Fragile China

Monday 08/31/15

     Last week was a turbulent week for stocks, particularly last Monday. Nasdaq futures were halted 3 times Monday morning, shown in figure 1. If you listened to the financial media you probably heard one of two explanations for the selloff in the market.

Narrative 1: A slowdown in China is to blame.

Narrative 2: Who knows? Don't try to time the market because it moves randomly, also you should buy stocks now because they're cheap.
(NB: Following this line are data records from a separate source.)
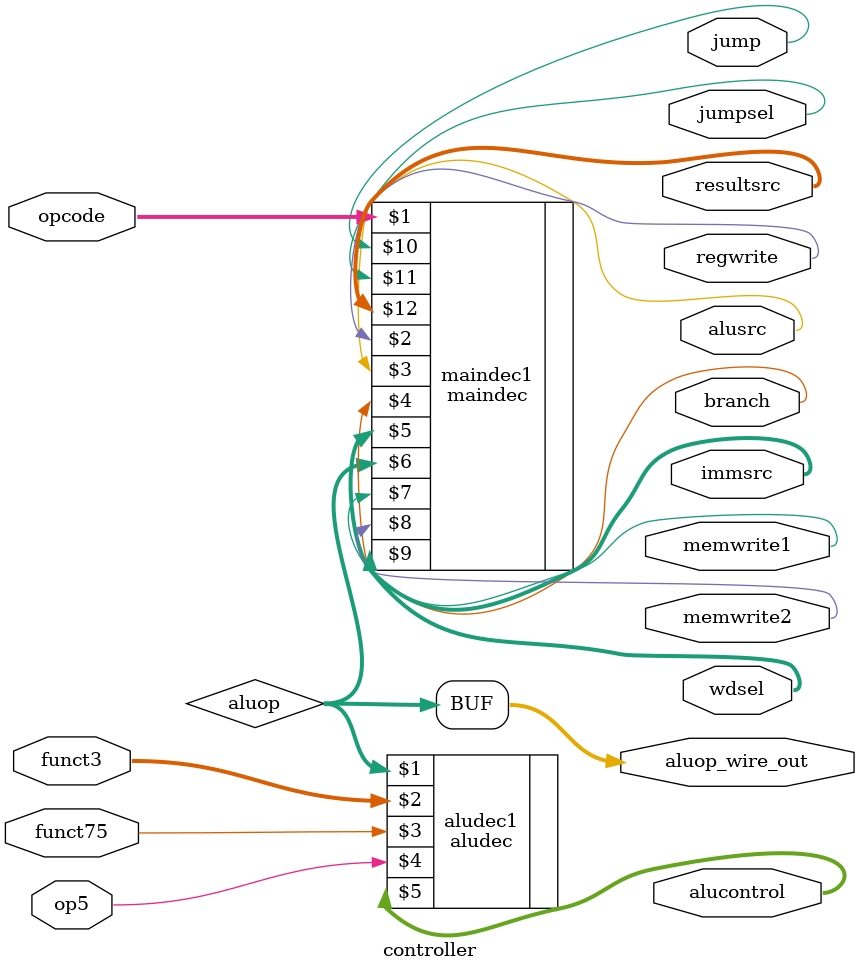
<source format=sv>
module controller(input wire [6:0] opcode,
						input wire [14:12] funct3,
						input wire funct75,
						input wire op5,
						output wire [3:0] alucontrol,
						output wire regwrite,alusrc,branch,memwrite1,memwrite2,
						output wire [1:0] wdsel,
						output wire jump,jumpsel,
						output wire [2:0] immsrc,
						output wire [1:0] resultsrc,
						output wire [1:0] aluop_wire_out);
						
	wire [1:0] aluop;

	aludec aludec1(aluop,funct3,funct75,op5,alucontrol);
	maindec maindec1(opcode,regwrite,alusrc,branch,immsrc,aluop,memwrite1,memwrite2,wdsel,jump,jumpsel,resultsrc);
	
	assign aluop_wire_out=aluop;
	
endmodule

</source>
Narrative 1 is mostly wrong because China has been slowing for a very long time. Why did everyone suddenly start worrying about China Monday morning? Narrative 2 is a strange contradiction because it first suggests that one cannot time the market and then goes on to advocate market timing. I do not think the market moves randomly, I believe that it often appears random because the system is so massively complex. This week I want to isolate some of the reasons why China was blamed for the recent turmoil.

China

    If you are a regular reader of my newsletter you probably know that I am not a big fan of investing in China. I guessed that China would enter a massive bubble and that it would deflate all within the year in my 2015 predictions post. The reason for this prediction was that money would flow into Chinese equities (stocks) after the Hong Kong-Shanghai stock connect program. This would lead to speculation in the Chinese financial markets. I also know from previous movements of this type in China that they tend to reverse suddenly and spectacularly in a relatively short period of time. However, even though China's economy is very important, its stock market is relatively small and unimportant to the United States.
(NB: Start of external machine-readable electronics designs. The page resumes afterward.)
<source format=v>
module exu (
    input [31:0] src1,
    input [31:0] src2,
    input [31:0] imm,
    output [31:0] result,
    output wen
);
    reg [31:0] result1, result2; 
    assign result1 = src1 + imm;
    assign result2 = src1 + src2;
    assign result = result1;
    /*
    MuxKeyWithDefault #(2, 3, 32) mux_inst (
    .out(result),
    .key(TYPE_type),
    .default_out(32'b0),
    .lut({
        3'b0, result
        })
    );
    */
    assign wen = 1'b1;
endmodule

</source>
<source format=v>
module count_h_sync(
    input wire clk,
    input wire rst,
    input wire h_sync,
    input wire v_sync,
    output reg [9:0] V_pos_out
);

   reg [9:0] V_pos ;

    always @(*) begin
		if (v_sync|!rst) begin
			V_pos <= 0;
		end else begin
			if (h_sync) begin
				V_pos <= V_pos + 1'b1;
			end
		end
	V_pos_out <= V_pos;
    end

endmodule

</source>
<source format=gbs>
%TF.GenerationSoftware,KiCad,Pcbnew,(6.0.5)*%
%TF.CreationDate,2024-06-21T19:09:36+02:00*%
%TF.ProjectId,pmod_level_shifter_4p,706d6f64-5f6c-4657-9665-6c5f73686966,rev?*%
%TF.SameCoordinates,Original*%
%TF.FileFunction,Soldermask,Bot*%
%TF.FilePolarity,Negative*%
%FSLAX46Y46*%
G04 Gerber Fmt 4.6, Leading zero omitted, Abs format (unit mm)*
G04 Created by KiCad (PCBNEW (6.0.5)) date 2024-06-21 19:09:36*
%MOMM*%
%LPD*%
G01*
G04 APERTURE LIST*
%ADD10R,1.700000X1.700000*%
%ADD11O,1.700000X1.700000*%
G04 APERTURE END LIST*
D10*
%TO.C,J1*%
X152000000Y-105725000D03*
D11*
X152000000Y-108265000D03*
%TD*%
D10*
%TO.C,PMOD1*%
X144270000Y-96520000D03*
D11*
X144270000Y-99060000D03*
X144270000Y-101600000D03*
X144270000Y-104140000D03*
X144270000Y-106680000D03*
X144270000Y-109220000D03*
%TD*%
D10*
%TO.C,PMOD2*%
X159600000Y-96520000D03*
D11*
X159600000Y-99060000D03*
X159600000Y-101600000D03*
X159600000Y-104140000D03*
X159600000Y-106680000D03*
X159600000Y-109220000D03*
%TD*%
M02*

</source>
    The more concerning aspect about China was the government response. The Chinese government had encouraged speculation and margin financing while they were inflating the bubble and now that it has collapsed they appear to be panicking. China has banned short selling (the practice of borrowing shares to profit from a decline in price). They have also arrested journalists who reported negatively on the markets as well as traders and brokers. China has even gone so far as directly buying stocks in an attempt to prop up its falling market, historically this always fails. The response from the government reeks of desperation and market participants know that. However, the Chinese market has been crashing for a while as seen in figure 2, so what changed last week?

Quantitative Tightening

    As China's economy has slowed, they have been forced to sell U.S. Government bonds in order to keep their economy afloat. This selling of bonds is essentially the opposite of quantitative easing. Instead of the Fed buying bonds, China is selling. In previous rounds of quantitative easing, stocks went up while bonds went down; I suspect this misunderstood relationship will be misunderstood in the opposite way this time around, that is, many will predict a collapse in U.S. treasuries when in fact they will likely strengthen. However, I am not entirely certain that this will be the case exactly, because money may also flow into the United States as it flows out of China.
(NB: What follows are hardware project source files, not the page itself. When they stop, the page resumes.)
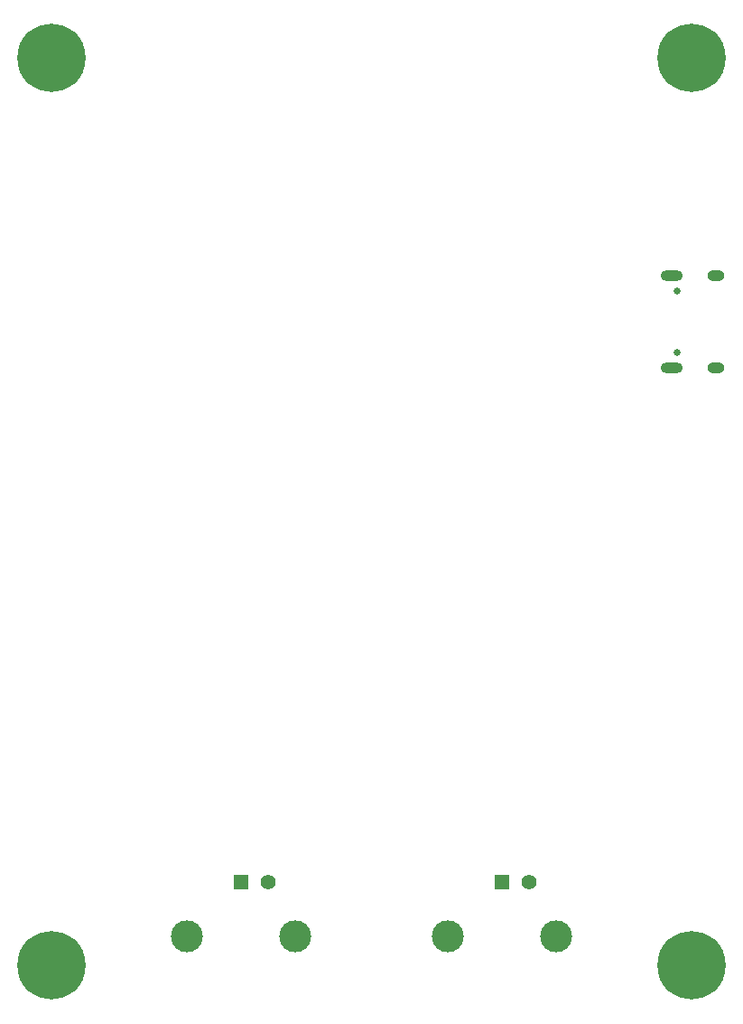
<source format=gbr>
%TF.GenerationSoftware,KiCad,Pcbnew,9.0.0*%
%TF.CreationDate,2025-12-13T14:21:09+02:00*%
%TF.ProjectId,mixed_signal_hw_pcb,6d697865-645f-4736-9967-6e616c5f6877,rev?*%
%TF.SameCoordinates,Original*%
%TF.FileFunction,Soldermask,Bot*%
%TF.FilePolarity,Negative*%
%FSLAX46Y46*%
G04 Gerber Fmt 4.6, Leading zero omitted, Abs format (unit mm)*
G04 Created by KiCad (PCBNEW 9.0.0) date 2025-12-13 14:21:09*
%MOMM*%
%LPD*%
G01*
G04 APERTURE LIST*
%ADD10R,1.400000X1.400000*%
%ADD11C,1.400000*%
%ADD12C,3.000000*%
%ADD13C,0.800000*%
%ADD14C,6.400000*%
%ADD15C,0.650000*%
%ADD16O,2.100000X1.000000*%
%ADD17O,1.600000X1.000000*%
G04 APERTURE END LIST*
D10*
%TO.C,J300*%
X81710000Y-107700000D03*
D11*
X84250000Y-107700000D03*
D12*
X76630000Y-112780000D03*
X86790000Y-112780000D03*
%TD*%
D13*
%TO.C,H1*%
X61600000Y-30500000D03*
X62302944Y-28802944D03*
X62302944Y-32197056D03*
X64000000Y-28100000D03*
D14*
X64000000Y-30500000D03*
D13*
X64000000Y-32900000D03*
X65697056Y-28802944D03*
X65697056Y-32197056D03*
X66400000Y-30500000D03*
%TD*%
%TO.C,H4*%
X61600000Y-115500000D03*
X62302944Y-113802944D03*
X62302944Y-117197056D03*
X64000000Y-113100000D03*
D14*
X64000000Y-115500000D03*
D13*
X64000000Y-117900000D03*
X65697056Y-113802944D03*
X65697056Y-117197056D03*
X66400000Y-115500000D03*
%TD*%
D15*
%TO.C,J200*%
X122640000Y-58080000D03*
X122640000Y-52300000D03*
D16*
X122110000Y-59510000D03*
D17*
X126290000Y-59510000D03*
D16*
X122110000Y-50870000D03*
D17*
X126290000Y-50870000D03*
%TD*%
D13*
%TO.C,H3*%
X121600000Y-115500000D03*
X122302944Y-113802944D03*
X122302944Y-117197056D03*
X124000000Y-113100000D03*
D14*
X124000000Y-115500000D03*
D13*
X124000000Y-117900000D03*
X125697056Y-113802944D03*
X125697056Y-117197056D03*
X126400000Y-115500000D03*
%TD*%
D10*
%TO.C,J400*%
X106236000Y-107700000D03*
D11*
X108776000Y-107700000D03*
D12*
X101156000Y-112780000D03*
X111316000Y-112780000D03*
%TD*%
D13*
%TO.C,H2*%
X121600000Y-30500000D03*
X122302944Y-28802944D03*
X122302944Y-32197056D03*
X124000000Y-28100000D03*
D14*
X124000000Y-30500000D03*
D13*
X124000000Y-32900000D03*
X125697056Y-28802944D03*
X125697056Y-32197056D03*
X126400000Y-30500000D03*
%TD*%
M02*

</source>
    China is also swapping bonds with overly extended local governments in an attempt to lower their interest burden. After 2008, local governments in China began taking on unprecedented amounts of debt to stimulate growth. Much of that growth was lost to corruption or misspent on ridiculous projects such as their ghost cities. It worked for a while, but now that growth is slowing again they are stuck with the same problem except this time they have a lot more debt. This practice is similar to that of Japan in the 1970's and 80's as well as the Soviet Union in the 60s, and yes both times there were calls for those countries to overtake the U.S. by such and such a date...they didn't.

Devaluation

    China also devalued the yuan in early August. Unlike most other major currencies, China's currency is set by the Government, meaning it can be whatever they want it to be. If they peg their currency too strong it will slow exports. In an attempt to be more competitive globally they devalued their currency suddenly as shown in figure 3. This can be a problem for profits of multinationals in China, because they report profits in U.S. dollars, so a less valuable yuan means less dollar denominated profits from Chinese operations. This will no doubt show up in next quarter's earnings. This is why I still prefer smaller U.S. based companies with less exposure to China.

Conclusion

    One of the biggest problems facing China is the change in perception. Investors are starting to view China less as a global powerhouse and more as a poorly managed, corrupt, authoritarian quasi-communism. The explosion in Tianjin, overwhelming pollution and other health and safety disasters are also eating away at their credibility. I think fear of China will decline even more as it becomes more and more apparent how fragile their economy really is. My hope is that turmoil in China will lead to a less oppressive regime that embraces freedom for markets and more importantly individuals.
Index Closing Price Last Week YTD
SPY (S&P 500 ETF) 199.28 6.29% -2.87%
IWM (Russell 2000 ETF) 115.62 5.58% -2.93%
QQQ (Nasdaq 100 ETF) 105.62 12.09% 1.51%

Halted Nasdaq Futures

This chart shows the price of Nasdaq futures traded in Chicago. Each bar is 30 seconds.

CSI 300

This chart shows the Shanghai Shenzhen CSI 300 Index. These are stocks traded in mainland China.

Devaluaing the Yuan

This chart shows the devaluation of the Yuan by the Chinese government. A higher number indicates a Yuan that is weaker relative to the U.S. dollar.